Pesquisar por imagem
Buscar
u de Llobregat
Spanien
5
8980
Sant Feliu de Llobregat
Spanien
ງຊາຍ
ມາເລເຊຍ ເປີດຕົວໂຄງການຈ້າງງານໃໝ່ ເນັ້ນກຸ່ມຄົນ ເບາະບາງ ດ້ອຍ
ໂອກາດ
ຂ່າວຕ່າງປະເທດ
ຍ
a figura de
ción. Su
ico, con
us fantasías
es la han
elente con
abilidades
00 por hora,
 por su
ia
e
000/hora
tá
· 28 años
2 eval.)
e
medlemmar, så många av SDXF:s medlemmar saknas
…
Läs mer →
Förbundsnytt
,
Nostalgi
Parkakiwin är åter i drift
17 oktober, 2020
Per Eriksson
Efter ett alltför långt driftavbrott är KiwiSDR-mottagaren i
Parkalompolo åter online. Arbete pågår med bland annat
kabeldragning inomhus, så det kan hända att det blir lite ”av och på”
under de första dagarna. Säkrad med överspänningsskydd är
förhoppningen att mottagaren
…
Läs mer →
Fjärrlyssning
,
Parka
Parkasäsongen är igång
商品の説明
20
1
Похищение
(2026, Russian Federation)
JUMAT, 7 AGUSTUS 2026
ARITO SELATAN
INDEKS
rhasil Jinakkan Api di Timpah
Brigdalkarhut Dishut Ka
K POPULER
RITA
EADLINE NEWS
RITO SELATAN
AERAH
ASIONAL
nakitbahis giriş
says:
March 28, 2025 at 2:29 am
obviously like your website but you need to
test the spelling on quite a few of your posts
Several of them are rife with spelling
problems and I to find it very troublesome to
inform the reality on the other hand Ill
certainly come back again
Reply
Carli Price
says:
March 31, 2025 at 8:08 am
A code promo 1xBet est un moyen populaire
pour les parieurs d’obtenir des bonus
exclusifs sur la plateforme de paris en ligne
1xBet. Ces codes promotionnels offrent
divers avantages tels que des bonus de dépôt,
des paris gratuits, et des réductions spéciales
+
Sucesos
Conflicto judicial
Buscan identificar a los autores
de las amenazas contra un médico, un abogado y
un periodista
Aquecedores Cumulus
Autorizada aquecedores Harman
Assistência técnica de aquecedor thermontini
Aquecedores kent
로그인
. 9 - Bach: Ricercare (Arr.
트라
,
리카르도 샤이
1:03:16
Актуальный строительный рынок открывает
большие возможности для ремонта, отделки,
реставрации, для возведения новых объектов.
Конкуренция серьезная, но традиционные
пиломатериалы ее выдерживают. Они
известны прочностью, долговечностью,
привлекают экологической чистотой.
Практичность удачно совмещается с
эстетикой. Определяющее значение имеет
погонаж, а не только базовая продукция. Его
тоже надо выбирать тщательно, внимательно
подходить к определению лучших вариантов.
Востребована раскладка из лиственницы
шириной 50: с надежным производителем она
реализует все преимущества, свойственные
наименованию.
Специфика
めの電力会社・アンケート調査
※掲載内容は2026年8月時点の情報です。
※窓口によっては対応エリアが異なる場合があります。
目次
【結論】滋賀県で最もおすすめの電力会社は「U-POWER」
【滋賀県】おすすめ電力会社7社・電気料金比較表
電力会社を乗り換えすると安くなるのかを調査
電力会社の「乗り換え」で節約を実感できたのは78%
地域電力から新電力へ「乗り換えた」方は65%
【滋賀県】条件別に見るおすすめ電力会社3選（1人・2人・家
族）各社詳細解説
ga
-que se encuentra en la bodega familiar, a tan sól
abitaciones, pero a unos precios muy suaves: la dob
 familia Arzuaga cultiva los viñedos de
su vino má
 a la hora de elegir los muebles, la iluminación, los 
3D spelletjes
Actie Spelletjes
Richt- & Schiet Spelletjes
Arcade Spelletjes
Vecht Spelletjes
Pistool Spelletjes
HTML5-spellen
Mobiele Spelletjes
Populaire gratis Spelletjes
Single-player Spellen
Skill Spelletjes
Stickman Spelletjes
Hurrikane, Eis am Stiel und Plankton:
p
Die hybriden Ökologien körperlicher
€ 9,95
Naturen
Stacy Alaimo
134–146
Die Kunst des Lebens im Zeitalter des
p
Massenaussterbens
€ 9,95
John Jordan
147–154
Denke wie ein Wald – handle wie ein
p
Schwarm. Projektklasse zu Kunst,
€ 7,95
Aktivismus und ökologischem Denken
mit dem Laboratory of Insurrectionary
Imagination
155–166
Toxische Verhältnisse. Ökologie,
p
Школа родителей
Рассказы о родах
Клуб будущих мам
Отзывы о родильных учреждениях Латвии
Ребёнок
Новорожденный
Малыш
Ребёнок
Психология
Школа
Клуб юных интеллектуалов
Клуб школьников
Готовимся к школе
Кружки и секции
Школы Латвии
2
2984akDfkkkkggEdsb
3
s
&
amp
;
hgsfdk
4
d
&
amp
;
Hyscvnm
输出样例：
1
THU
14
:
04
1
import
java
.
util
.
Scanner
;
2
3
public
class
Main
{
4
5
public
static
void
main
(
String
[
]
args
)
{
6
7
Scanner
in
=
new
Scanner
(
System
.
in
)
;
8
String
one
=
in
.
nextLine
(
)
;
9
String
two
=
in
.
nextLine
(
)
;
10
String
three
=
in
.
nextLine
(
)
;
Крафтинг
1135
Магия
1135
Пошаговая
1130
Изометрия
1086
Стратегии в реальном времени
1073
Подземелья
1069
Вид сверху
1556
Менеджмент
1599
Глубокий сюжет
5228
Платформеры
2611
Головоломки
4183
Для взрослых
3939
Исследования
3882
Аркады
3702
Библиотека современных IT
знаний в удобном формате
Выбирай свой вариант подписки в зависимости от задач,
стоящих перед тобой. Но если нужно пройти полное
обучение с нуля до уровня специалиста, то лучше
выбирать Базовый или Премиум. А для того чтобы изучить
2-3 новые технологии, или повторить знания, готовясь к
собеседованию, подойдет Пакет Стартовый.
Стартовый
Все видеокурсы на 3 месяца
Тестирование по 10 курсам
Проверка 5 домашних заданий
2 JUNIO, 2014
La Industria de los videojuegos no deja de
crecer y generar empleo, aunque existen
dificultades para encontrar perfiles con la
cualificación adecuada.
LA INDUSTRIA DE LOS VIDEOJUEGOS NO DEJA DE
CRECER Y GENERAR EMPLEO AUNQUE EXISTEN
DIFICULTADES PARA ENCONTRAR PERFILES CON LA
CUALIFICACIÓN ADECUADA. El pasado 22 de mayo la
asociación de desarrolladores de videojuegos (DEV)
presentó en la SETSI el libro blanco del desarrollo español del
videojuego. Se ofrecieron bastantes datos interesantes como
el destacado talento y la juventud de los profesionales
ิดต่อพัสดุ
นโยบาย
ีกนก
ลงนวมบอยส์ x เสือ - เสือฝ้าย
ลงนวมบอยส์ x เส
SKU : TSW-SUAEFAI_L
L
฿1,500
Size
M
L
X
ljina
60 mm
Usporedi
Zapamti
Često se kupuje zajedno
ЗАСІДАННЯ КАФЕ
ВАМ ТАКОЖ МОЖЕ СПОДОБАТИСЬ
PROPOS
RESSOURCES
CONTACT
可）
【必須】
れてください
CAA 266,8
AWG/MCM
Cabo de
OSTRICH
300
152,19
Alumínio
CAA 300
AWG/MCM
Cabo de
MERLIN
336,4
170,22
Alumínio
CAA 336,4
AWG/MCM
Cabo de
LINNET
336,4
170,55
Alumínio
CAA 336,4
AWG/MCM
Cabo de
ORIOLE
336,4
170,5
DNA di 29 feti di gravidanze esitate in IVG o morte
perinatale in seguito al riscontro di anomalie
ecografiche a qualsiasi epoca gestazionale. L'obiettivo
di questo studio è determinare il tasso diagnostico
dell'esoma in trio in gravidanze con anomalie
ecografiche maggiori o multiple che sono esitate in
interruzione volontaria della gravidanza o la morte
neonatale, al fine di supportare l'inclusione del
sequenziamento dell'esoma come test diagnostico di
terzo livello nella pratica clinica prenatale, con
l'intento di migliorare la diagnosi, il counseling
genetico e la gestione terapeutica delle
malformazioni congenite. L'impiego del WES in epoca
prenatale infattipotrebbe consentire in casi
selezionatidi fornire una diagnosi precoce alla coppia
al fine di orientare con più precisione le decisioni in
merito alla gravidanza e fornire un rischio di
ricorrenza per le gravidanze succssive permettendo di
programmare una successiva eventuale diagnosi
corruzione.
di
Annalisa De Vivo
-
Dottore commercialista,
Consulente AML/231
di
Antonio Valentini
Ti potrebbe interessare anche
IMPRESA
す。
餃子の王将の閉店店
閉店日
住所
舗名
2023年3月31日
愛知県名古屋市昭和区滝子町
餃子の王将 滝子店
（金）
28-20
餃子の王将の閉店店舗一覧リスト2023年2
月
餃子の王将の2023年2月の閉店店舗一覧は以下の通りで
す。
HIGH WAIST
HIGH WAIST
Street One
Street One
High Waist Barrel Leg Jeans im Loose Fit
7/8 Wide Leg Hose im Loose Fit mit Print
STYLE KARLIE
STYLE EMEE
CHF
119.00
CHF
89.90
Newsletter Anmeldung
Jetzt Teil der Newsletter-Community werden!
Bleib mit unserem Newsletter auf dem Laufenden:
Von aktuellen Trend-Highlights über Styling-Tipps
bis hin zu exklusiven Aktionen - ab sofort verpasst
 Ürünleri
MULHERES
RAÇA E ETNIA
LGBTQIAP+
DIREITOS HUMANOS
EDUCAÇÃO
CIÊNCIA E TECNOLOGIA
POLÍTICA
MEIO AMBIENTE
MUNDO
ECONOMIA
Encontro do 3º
__________
### WHAT THIS TASK INVOLVES
Copy out the items from their first line through the line containing "эстетикой. Определяющее значение имеет", swapping "spelling" for "grammar" wherever it occurs and leaving everything else unchanged. Give only these lines.

### EXPECTED ANSWER
Pesquisar por imagem
Buscar
u de Llobregat
Spanien
5
8980
Sant Feliu de Llobregat
Spanien
ງຊາຍ
ມາເລເຊຍ ເປີດຕົວໂຄງການຈ້າງງານໃໝ່ ເນັ້ນກຸ່ມຄົນ ເບາະບາງ ດ້ອຍ
ໂອກາດ
ຂ່າວຕ່າງປະເທດ
ຍ
a figura de
ción. Su
ico, con
us fantasías
es la han
elente con
abilidades
00 por hora,
 por su
ia
e
000/hora
tá
· 28 años
2 eval.)
e
medlemmar, så många av SDXF:s medlemmar saknas
…
Läs mer →
Förbundsnytt
,
Nostalgi
Parkakiwin är åter i drift
17 oktober, 2020
Per Eriksson
Efter ett alltför långt driftavbrott är KiwiSDR-mottagaren i
Parkalompolo åter online. Arbete pågår med bland annat
kabeldragning inomhus, så det kan hända att det blir lite ”av och på”
under de första dagarna. Säkrad med överspänningsskydd är
förhoppningen att mottagaren
…
Läs mer →
Fjärrlyssning
,
Parka
Parkasäsongen är igång
商品の説明
20
1
Похищение
(2026, Russian Federation)
JUMAT, 7 AGUSTUS 2026
ARITO SELATAN
INDEKS
rhasil Jinakkan Api di Timpah
Brigdalkarhut Dishut Ka
K POPULER
RITA
EADLINE NEWS
RITO SELATAN
AERAH
ASIONAL
nakitbahis giriş
says:
March 28, 2025 at 2:29 am
obviously like your website but you need to
test the grammar on quite a few of your posts
Several of them are rife with grammar
problems and I to find it very troublesome to
inform the reality on the other hand Ill
certainly come back again
Reply
Carli Price
says:
March 31, 2025 at 8:08 am
A code promo 1xBet est un moyen populaire
pour les parieurs d’obtenir des bonus
exclusifs sur la plateforme de paris en ligne
1xBet. Ces codes promotionnels offrent
divers avantages tels que des bonus de dépôt,
des paris gratuits, et des réductions spéciales
+
Sucesos
Conflicto judicial
Buscan identificar a los autores
de las amenazas contra un médico, un abogado y
un periodista
Aquecedores Cumulus
Autorizada aquecedores Harman
Assistência técnica de aquecedor thermontini
Aquecedores kent
로그인
. 9 - Bach: Ricercare (Arr.
트라
,
리카르도 샤이
1:03:16
Актуальный строительный рынок открывает
большие возможности для ремонта, отделки,
реставрации, для возведения новых объектов.
Конкуренция серьезная, но традиционные
пиломатериалы ее выдерживают. Они
известны прочностью, долговечностью,
привлекают экологической чистотой.
Практичность удачно совмещается с
эстетикой. Определяющее значение имеет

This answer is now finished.